-- start of Document --

Query a Queer: Coming out furious, tired for National Coming Out Day

The national celebration comes in the wake of the recent murder of yet another trans woman. 

Many have asked us at the LGBT Center, “What does National Coming Out Day mean to you?”  Below are excerpts from my reflections shared at the National Coming Out Day SpeakOUt on Friday Oct. 9, 2015.

Come out, come out whoever you are … come out, come out wherever you are … come out, come out as whatever awesomeness you are.

National Coming Out Day is a day to celebrate being out and being proud of who you are. For some of us, coming out can sometimes be glittery, it can sometimes be loud, it can also simply, yet powerfully, be living your life and never making a public proclamation. There is not a right or wrong, or better or queerer or rainbowest way to come out. You embody you, you express you, you be wholeheartedly you.

-- end of Document --
-- start of Supplied material --

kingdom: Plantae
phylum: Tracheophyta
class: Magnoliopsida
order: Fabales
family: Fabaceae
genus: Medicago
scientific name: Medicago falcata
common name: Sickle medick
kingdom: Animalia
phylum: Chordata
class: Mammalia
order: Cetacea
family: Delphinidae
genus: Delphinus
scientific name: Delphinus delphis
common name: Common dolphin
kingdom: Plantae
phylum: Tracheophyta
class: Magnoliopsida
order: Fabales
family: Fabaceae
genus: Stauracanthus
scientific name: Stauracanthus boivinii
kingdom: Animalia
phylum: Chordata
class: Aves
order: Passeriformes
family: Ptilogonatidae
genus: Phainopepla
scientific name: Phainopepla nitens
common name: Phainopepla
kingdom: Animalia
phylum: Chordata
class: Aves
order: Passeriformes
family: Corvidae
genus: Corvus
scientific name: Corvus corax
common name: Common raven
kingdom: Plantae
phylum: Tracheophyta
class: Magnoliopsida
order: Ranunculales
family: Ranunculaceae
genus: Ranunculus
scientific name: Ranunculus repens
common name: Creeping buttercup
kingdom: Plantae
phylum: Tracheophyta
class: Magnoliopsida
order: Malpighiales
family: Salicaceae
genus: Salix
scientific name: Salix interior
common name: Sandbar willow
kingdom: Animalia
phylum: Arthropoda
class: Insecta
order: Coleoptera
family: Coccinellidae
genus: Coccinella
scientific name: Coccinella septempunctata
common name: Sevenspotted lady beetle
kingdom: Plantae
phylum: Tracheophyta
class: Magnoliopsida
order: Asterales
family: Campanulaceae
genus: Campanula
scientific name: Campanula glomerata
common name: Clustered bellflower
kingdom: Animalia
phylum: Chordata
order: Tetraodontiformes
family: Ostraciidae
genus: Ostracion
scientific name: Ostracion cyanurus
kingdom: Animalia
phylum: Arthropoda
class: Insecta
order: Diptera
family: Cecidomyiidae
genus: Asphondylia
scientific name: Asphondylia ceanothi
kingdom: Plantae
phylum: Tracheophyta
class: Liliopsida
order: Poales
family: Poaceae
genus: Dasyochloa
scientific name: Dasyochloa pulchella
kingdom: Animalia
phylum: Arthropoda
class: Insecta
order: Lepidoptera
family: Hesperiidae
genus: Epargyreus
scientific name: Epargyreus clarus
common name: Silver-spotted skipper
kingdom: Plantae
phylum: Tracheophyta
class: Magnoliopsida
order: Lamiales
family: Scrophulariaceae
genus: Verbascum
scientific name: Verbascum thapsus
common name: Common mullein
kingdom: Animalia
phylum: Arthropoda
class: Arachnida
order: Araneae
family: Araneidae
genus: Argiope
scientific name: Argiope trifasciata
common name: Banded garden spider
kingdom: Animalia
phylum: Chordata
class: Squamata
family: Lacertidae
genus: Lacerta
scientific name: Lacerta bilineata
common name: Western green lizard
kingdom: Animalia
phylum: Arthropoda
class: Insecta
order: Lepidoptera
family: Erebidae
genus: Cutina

-- end of Supplied material --

__Given request 1__. In the National Coming Out Day column, reproduce the part that opens with "The national celebration" and closes with "be wholeheartedly you.", replacing "LGBT Center" with "Pride Center".
__Given request 2__. According to the National Coming Out Day column, on what date were the reflections shared at the SpeakOUt?

__Answer 1__.
The national celebration comes in the wake of the recent murder of yet another trans woman. 

Many have asked us at the Pride Center, “What does National Coming Out Day mean to you?”  Below are excerpts from my reflections shared at the National Coming Out Day SpeakOUt on Friday Oct. 9, 2015.

Come out, come out whoever you are … come out, come out wherever you are … come out, come out as whatever awesomeness you are.

National Coming Out Day is a day to celebrate being out and being proud of who you are. For some of us, coming out can sometimes be glittery, it can sometimes be loud, it can also simply, yet powerfully, be living your life and never making a public proclamation. There is not a right or wrong, or better or queerer or rainbowest way to come out. You embody you, you express you, you be wholeheartedly you.

__Answer 2__. Friday, Oct. 9, 2015.